Matthew killed at least 500 people in Haiti alone, although some estimates put the number closer to 1,000, making it the deadliest natural disaster of 2016.
9. Earth’s warmest year on record
Last year is all but certain to eclipse 2015 as the planet’s hottest year on record, setting a global temperature record for the third straight year. September 2016 marked the end of an unprecedented 16 consecutive months during which Earth’s average temperature hit record highs (including July, which was Earth’s all-time hottest month ever recorded).
The warmth of 2016 was persistent and widespread, especially in the Arctic (more on that below).

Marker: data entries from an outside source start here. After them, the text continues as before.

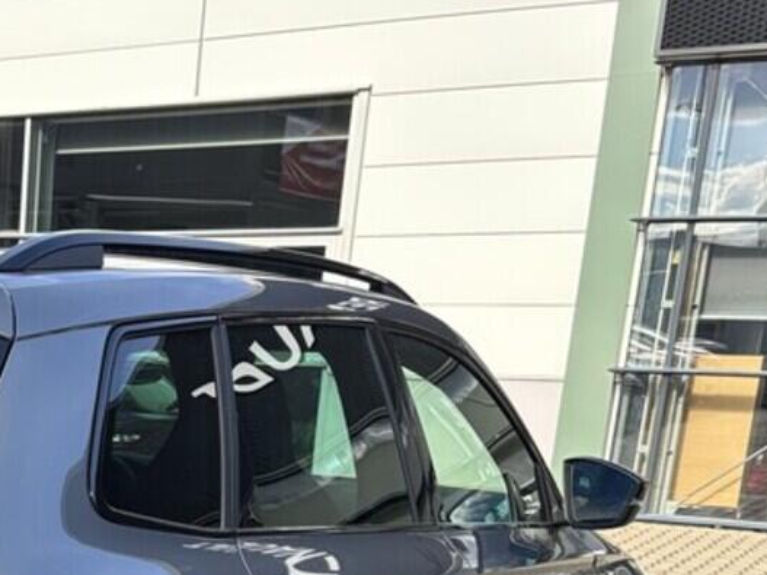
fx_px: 1573
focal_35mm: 71
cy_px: 776
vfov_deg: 19.0
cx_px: -166
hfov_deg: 24.7
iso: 50
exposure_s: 1/742
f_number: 1.6
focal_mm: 5.96
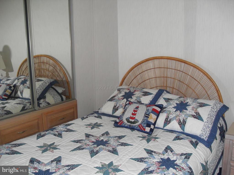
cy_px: 88
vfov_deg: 40.7
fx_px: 237
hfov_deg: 52.6
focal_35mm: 35
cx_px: 117
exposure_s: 1/45
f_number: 2.8
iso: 100
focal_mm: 6.3
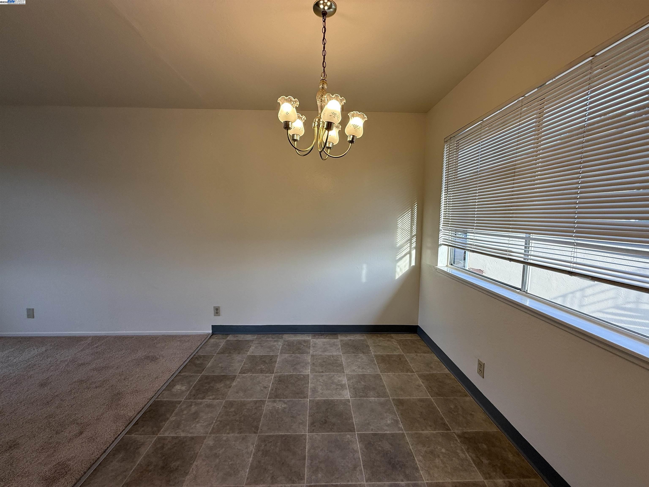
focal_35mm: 14
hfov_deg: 102.1
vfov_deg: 85.7
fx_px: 262
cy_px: 244
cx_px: 324
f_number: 2.2
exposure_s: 1/121
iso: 64
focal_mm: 2.22
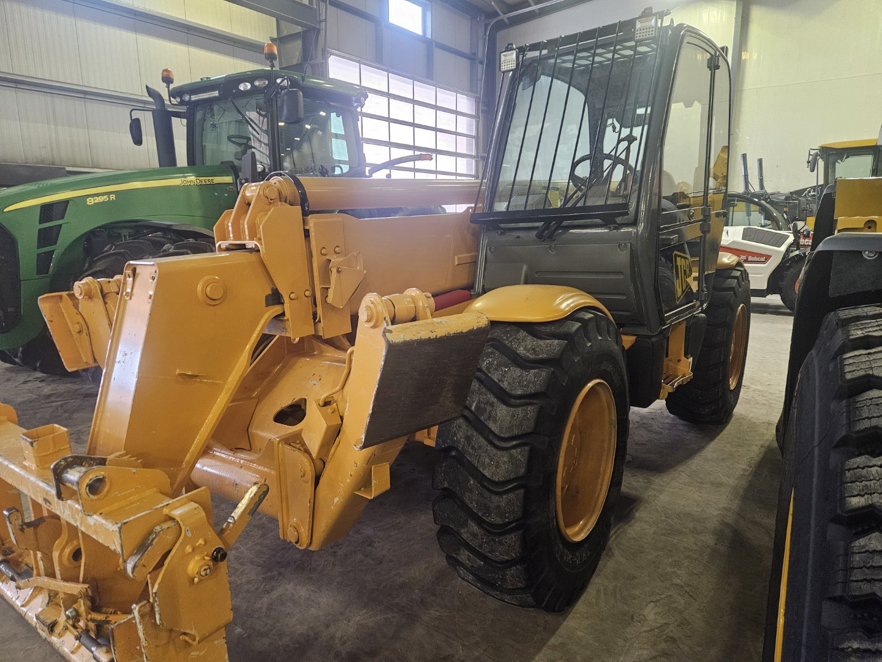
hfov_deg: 73.9
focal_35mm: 23
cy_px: 331
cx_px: 441
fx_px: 586
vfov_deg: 58.9
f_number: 1.8
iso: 800
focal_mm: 5.4
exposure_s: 1/120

Although the record strong 2015-16 El Niño event — which ended in June this year — helped boost global temperatures, 2016’s record planetary heat coincides with soaring greenhouse gas emissions from human activities. In May, carbon dioxide levels in the atmosphere reached an all-time high, setting the stage for additional global temperature records in the future.
10. Off-the-charts Arctic warmth
Last year was a warm year for the planet, but nowhere were temperatures more unusually warm (relative to normal) than in the Arctic. Arctic sea ice extent set new monthly record lows in January, February, May, June, October and November. In June, the temperature in Nuuk, Greenland, reached 75 degrees (24°C), the highest ever recorded in all of Greenland for the month. And in September, sea ice extent fell to its second-lowest annual minimum, behind only 2012.
For much of the fall, the Arctic was absurdly warm compared to normal, which allowed sea ice to dwindle to new monthly lows.
In November — a time of year when the area of sea ice normally expands — an unprecedented 19,000 square miles of ice melted in less than a week. And just before Christmas, temperatures in the Arctic hit the freezing mark, which were an astonishing 40 to 50 degrees above normal for the time of year.
Continued melting of Arctic sea ice may have long-term impacts on mid-latitude weather patterns. So gear up for more extreme weather events across the world in 2017.